The medical examiner's office had to rent a refrigerated semi-truck to handle the increasing number of corpses – 50 to 60 over the capacity of 120 in the cooler where they're usually kept, said Dr. Bruce Parks, the chief medical examiner in Pima County. At least half of those are bodies of illegal immigrants.

Back on patrol in the blazing afternoon sun, Kate Howe gets a call on her cellphone.

The owner of a taco stand in town has found Ana, the woman from Guerrero, hiding under a lean-to behind her building. Afraid that she might get in trouble with the Border Patrol for harboring an illegal immigrant, the owner wants the volunteers to take Ana away.

Along with a few other volunteers, Ms. Howe, another recent Colorado College graduate, drives to the site and examines the half-dollar and quarter-size blisters on the bottoms of Ana's feet before calling a nurse. She provides the necessary treatment, then helps her to a shady patch of grass off the taco stand owner's property.

Guided by the town's lights, Ana had hobbled all night through the Sonoran Desert to reach Arivaca. But she could go no farther. Her ultimate destination: Pennsylvania.

Weighing options
Nearby, the volunteers huddle between sport utility vehicles. Mr. Sellers squats next to Ana and offers to drive her to Tucson, 56 miles northeast. She can rest there and get medical attention.

She says no.

A few minutes later, he asks if she wants to go to a medical clinic at a church. This time she accepts. But can she make a phone call first?

Not yet, Mr. Sellers says. Allowing her to use the phone puts him at risk of breaking the law. He's not going to notify the Border Patrol either. The volunteers call the Border Patrol only if the immigrant requests it. In fact, if an immigrant slips away into Tucson after a medical evacuation – as Ana does a few days later – they don't notify law enforcement.

"We are not an arm of the government," Mr. Johnston said.

Some local residents believe that all the efforts are just Band-Aids for the larger problem of Mexico's economy.

Mary Kasulaitis, whose family has lived along the border since 1879, said locals provide immigrants food and water year-round. They just don't advertise it.
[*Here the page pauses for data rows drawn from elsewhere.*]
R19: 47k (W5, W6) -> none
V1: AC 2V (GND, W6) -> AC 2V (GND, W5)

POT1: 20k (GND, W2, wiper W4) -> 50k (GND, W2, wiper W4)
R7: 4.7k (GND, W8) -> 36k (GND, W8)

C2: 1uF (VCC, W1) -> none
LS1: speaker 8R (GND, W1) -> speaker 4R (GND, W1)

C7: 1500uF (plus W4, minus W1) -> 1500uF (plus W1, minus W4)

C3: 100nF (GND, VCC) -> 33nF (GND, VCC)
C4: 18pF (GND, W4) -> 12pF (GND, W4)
"I wouldn't do what they're doing, but I'm not holding it against them," Ms. Kasulaitis, 57, said of No More Deaths. "They want to help."

And volunteers for No More Deaths are certainly not alone in their patrols.
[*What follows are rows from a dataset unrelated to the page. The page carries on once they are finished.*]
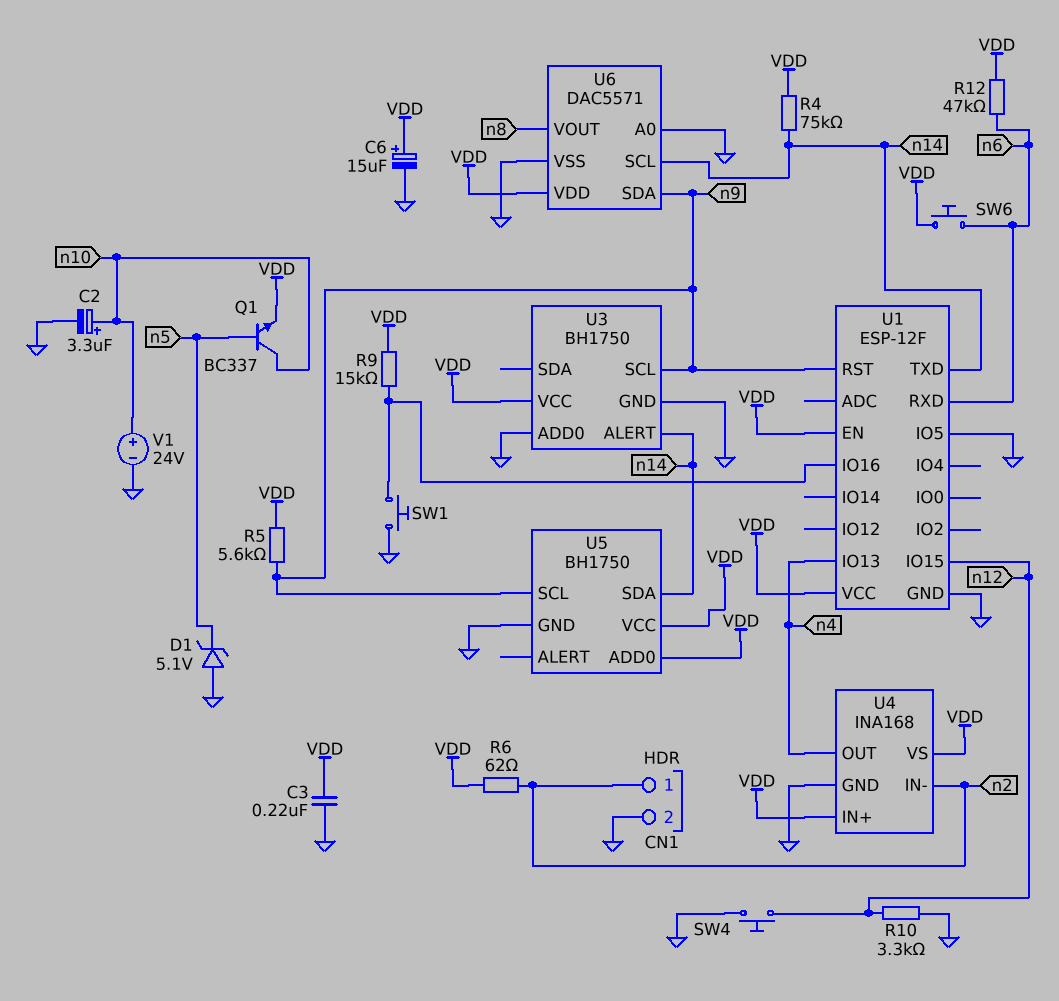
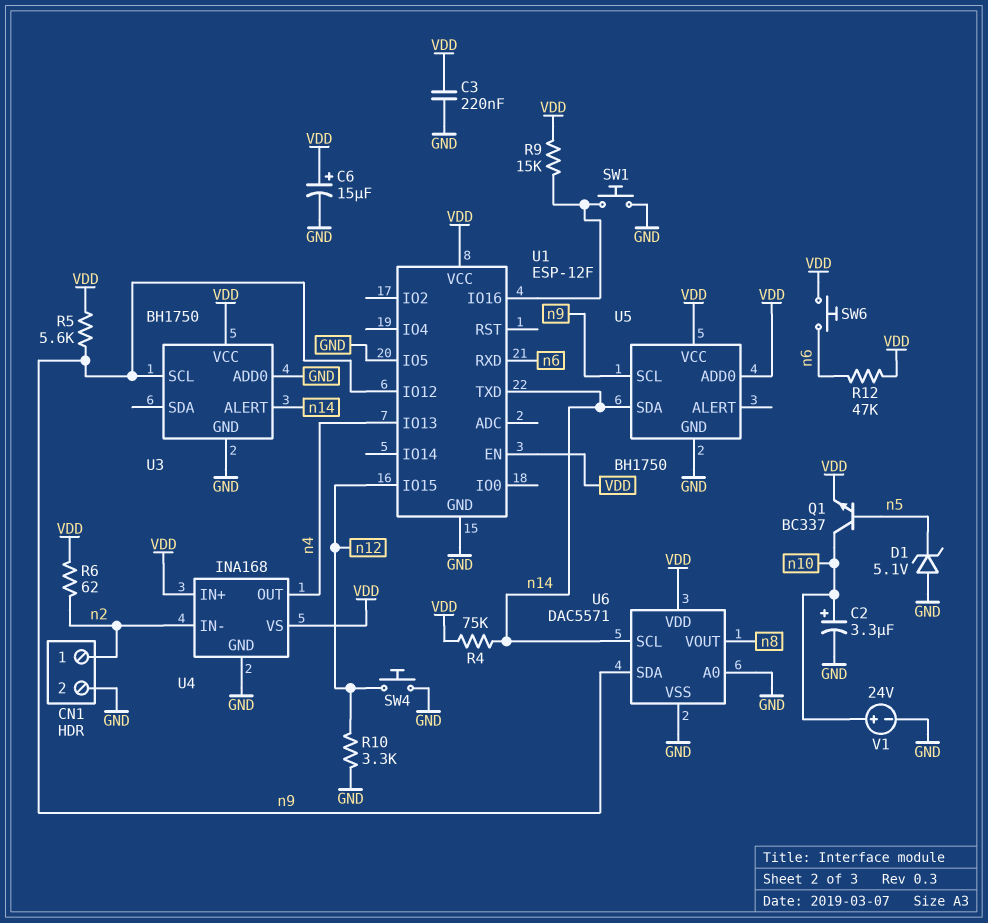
U1 pin IO12: none -> n9
U1 pin RST: n9 -> none

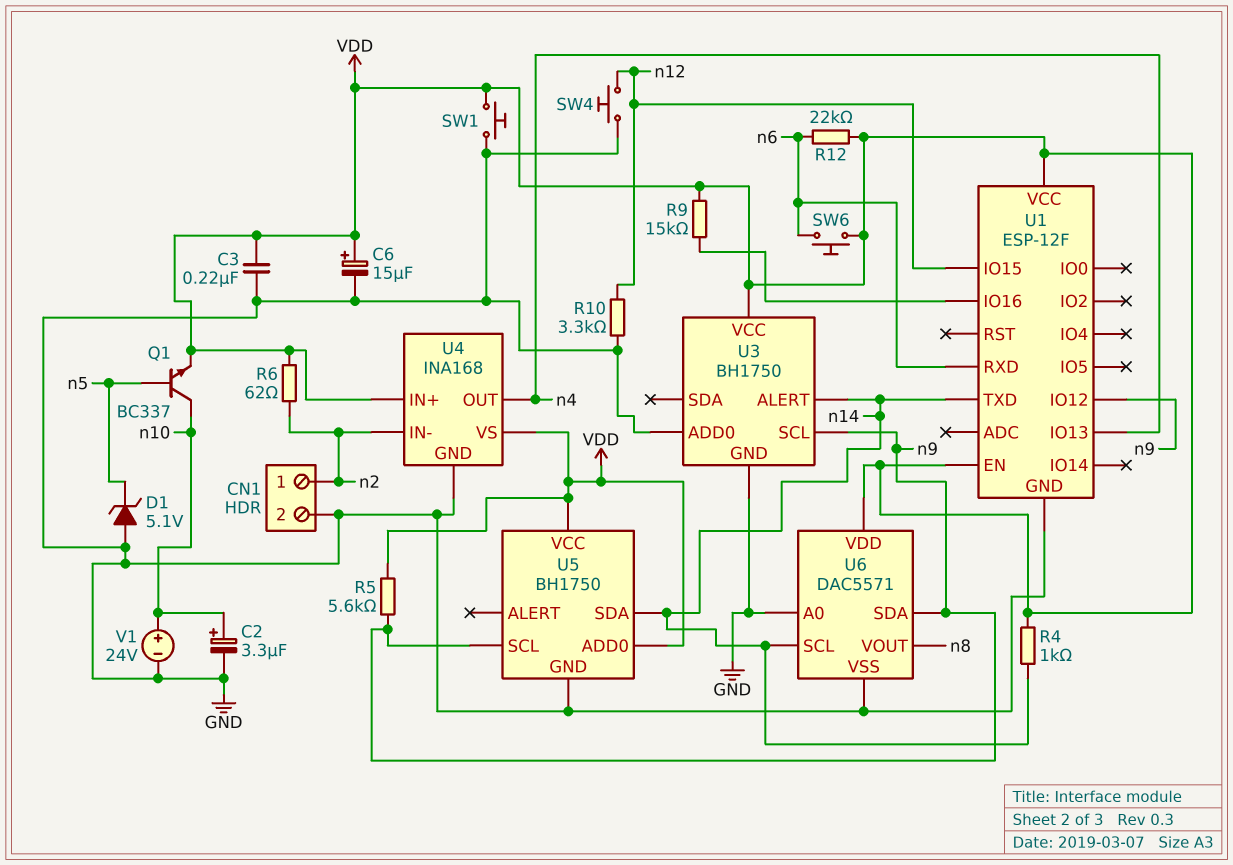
R4: 75k (VDD, n14) -> 1k (VDD, n14)
R12: 47k (VDD, n6) -> 22k (VDD, n6)
SW1: button (GND, U1/IO16) -> button (GND, VDD)
U1 pin IO5: GND -> none

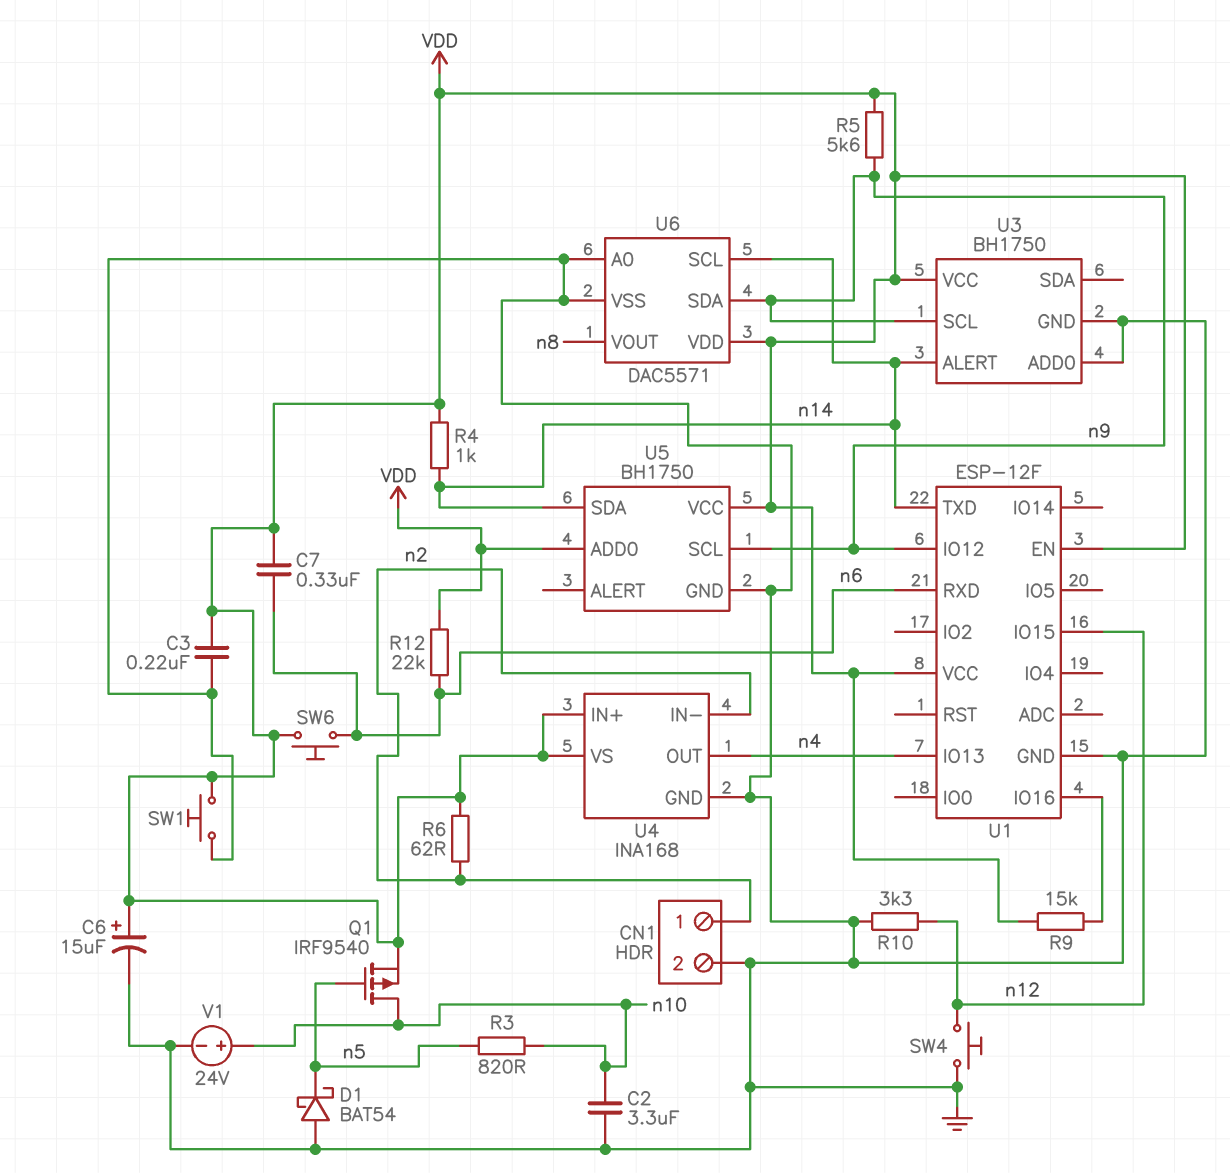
C2: 3.3uF (plus n10, minus GND) -> 3.3uF (GND, n10)
C7: none -> 330nF (VDD, n6)
D1: zener 5.1V (A GND, K n5) -> schottky BAT54 (A GND, K n5)
Q1: NPN BC337 (B n5, C n10, E VDD) -> PMOS IRF9540 (G n5, D n10, S VDD)
R3: none -> 820 (n5, n10)

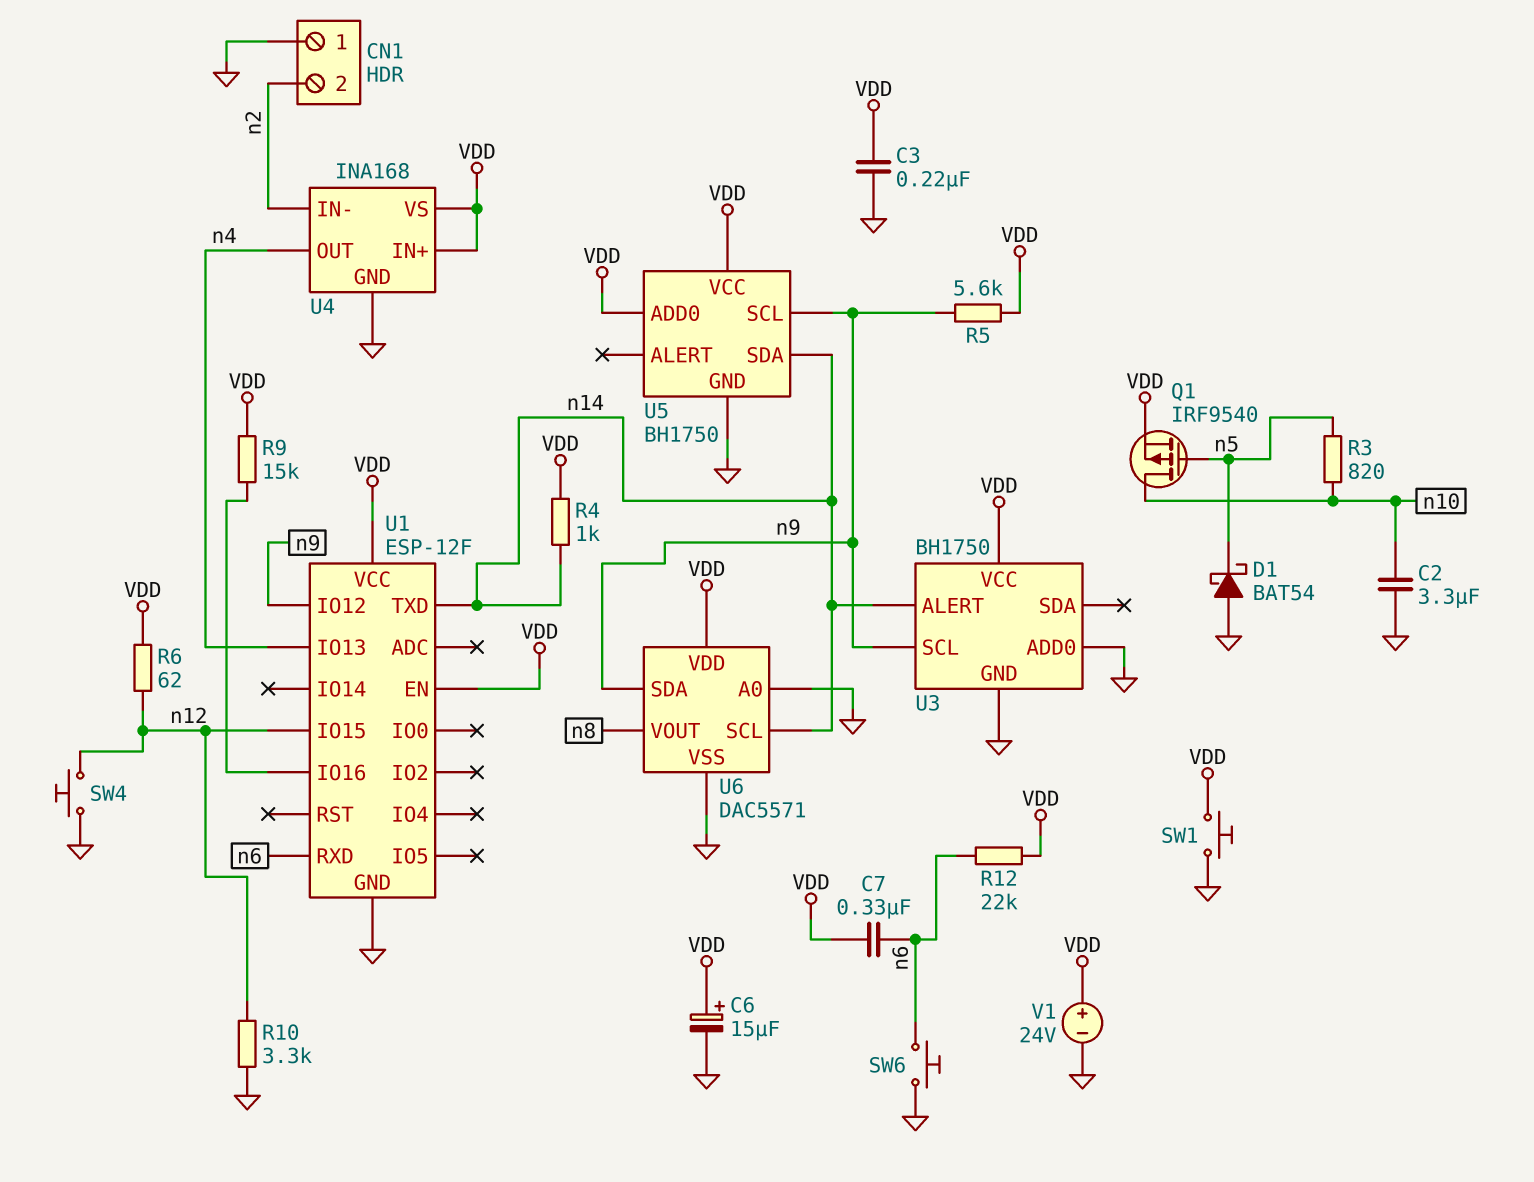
CN1 pin 1: n2 -> GND
CN1 pin 2: GND -> n2
R6: 62 (VDD, n2) -> 62 (VDD, n12)
SW6: button (VDD, n6) -> button (GND, n6)
V1: 24V (plus n10, minus GND) -> 24V (plus VDD, minus GND)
Roughly 70 of the 2,400 agents in the Tucson sector are assigned to the Border Patrol Search, Trauma and Rescue team, or BORSTAR. The agents have paramedic and emergency medical technician training, and provide food and water to immigrants.

With helicopters and other resources at their disposal, they can cover more ground than No More Deaths volunteers. But their ultimate goal is law enforcement.

In the last 10 months, agents have made 810 rescues. Of those, 336 were in July, nearly five times the number in July 2004.

Even with its resources, BORSTAR can't find everyone before it's too late. A helicopter pilot spotted a body in a narrow wash nearly seven miles from the closest road. The man had been dead for about two weeks.

A Pima County sheriff's deputy and four Border Patrol agents led by Mark McKay gathered around 6 p.m. to take the body out as lightning flashed in the distance. After placing the man in a white body bag, some lit cigars to mask the smell of the man's decomposing body. Then they carried him a few hundred yards and placed him in the back of a Border Patrol truck.

Mr. McKay, a Border Patrol agent and supervisor for 20 years, said he had no problem with the volunteers as long as they don't interfere with his agents.

'A moral obligation'
For several years before No More Deaths established its desert camp, volunteers attached to church groups had offered aid to immigrants. They set up water stations in the desert or drove established trails and pickup routes to hand out clean socks, food and water.

"We have a legal right to do what we're doing and a moral obligation," said Margo Cowan, a No More Deaths attorney. "We're in the epicenter ... of a war zone."

Ms. Cowan agrees that the volunteers' efforts might be a superficial solution to the problem, but they have no plans to stop.

"One Band-Aid is better than none," she said. "One life is better than none."